Greece announced that its first inoculations will begin on Dec. 27 and it has acquired a large number of specialized freezers to store the vaccine at the -94°F (-70°C) temperature as recommended by Pfizer. Each such freezer has the capacity to store up to 80,000 vaccines. The first people who will be receiving the vaccines will be the healthcare workers. Greeks have expressed concerns about taking the vaccine. To relieve their fears, Prime Minister Kyriakos Mitsotakis has said that he will be inoculated with the vaccine on the very first day. This public display, however, is no longer very convincing for the public or scientific proof that if it is safe for one individual, it is safe for everyone.

Europe has registered more than 500,000 COVID-19 deaths. (Image: via Pixabay)

Meanwhile, Europe has become the first region to register 500,000 COVID-19 deaths in the world. The Latin American and the Caribbean region has registered 477,404 deaths while the U.S. and Canada have 321,287 deaths. Asia comes in fourth place with 208,149 deaths, the Middle East next with 85, 895 deaths, and Africa comes last with 57, 423 deaths. Five countries together account for over half the deaths among the 52 nations and territories of Europe — Italy, the UK, France, Russia, and Spain.
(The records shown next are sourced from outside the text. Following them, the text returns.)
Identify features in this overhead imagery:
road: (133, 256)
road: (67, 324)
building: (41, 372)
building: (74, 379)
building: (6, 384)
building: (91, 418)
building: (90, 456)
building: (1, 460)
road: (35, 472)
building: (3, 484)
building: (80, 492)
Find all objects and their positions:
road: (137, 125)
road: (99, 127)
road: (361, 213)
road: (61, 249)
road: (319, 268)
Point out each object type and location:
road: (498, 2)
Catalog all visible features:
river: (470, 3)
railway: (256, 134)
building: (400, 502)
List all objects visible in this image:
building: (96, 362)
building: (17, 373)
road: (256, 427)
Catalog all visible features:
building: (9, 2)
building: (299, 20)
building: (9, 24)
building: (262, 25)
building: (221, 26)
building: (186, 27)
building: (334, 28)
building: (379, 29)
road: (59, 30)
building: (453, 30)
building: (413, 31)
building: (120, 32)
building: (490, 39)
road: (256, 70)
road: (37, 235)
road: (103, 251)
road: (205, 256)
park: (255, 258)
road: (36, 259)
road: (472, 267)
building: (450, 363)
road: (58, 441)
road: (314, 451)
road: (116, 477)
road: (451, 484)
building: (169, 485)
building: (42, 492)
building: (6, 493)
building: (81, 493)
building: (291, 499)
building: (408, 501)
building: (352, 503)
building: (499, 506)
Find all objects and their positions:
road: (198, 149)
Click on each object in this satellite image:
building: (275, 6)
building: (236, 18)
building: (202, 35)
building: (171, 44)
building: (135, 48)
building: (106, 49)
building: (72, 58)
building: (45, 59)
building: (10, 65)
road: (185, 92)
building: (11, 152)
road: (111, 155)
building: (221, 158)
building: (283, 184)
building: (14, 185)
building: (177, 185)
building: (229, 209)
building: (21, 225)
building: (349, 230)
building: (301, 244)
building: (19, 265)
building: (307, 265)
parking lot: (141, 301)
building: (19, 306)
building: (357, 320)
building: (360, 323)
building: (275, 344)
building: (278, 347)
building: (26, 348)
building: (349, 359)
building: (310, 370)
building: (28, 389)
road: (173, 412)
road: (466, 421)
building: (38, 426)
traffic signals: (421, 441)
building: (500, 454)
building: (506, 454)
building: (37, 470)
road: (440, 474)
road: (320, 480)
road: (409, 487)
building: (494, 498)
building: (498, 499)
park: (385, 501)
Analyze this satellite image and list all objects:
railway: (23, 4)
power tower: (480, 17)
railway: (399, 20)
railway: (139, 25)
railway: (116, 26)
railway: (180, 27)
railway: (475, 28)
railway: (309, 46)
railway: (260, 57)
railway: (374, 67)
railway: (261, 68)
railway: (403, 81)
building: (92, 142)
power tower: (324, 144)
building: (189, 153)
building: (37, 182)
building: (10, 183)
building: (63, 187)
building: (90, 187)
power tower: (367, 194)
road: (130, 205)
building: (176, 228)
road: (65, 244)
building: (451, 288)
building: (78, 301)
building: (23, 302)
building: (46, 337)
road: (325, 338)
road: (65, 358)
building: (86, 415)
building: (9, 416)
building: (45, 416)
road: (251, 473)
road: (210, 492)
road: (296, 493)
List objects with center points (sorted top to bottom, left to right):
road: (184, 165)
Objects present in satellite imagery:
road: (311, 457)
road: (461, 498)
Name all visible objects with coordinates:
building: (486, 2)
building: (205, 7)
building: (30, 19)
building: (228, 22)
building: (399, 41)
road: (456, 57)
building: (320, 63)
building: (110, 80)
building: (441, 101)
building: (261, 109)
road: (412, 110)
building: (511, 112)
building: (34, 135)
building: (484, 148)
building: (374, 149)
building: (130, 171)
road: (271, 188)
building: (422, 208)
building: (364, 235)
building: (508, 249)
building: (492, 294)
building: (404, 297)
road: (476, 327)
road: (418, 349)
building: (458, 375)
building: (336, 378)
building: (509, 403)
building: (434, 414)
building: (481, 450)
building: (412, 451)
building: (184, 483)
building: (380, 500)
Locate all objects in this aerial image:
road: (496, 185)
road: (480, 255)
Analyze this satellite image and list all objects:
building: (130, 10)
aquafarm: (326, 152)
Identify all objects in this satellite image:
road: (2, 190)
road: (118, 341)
There is mounting public concern in Europe regarding the rapid speed at which COVID-19 vaccines are being introduced to the public. The concerns range from the safety of the vaccines, given the very short time from the development of the vaccines to the deployment, and the questions about the ingredients in the jabs. There are reports that the COVID-19 virus has mutated already. In this situation, your trusted medical practitioner should be able to guide you in making your decision. You can always ask your doctor for the full list of ingredients in the new vaccine so that you may be sure there is nothing in it that you may have allergic reactions to or adverse medical reactions.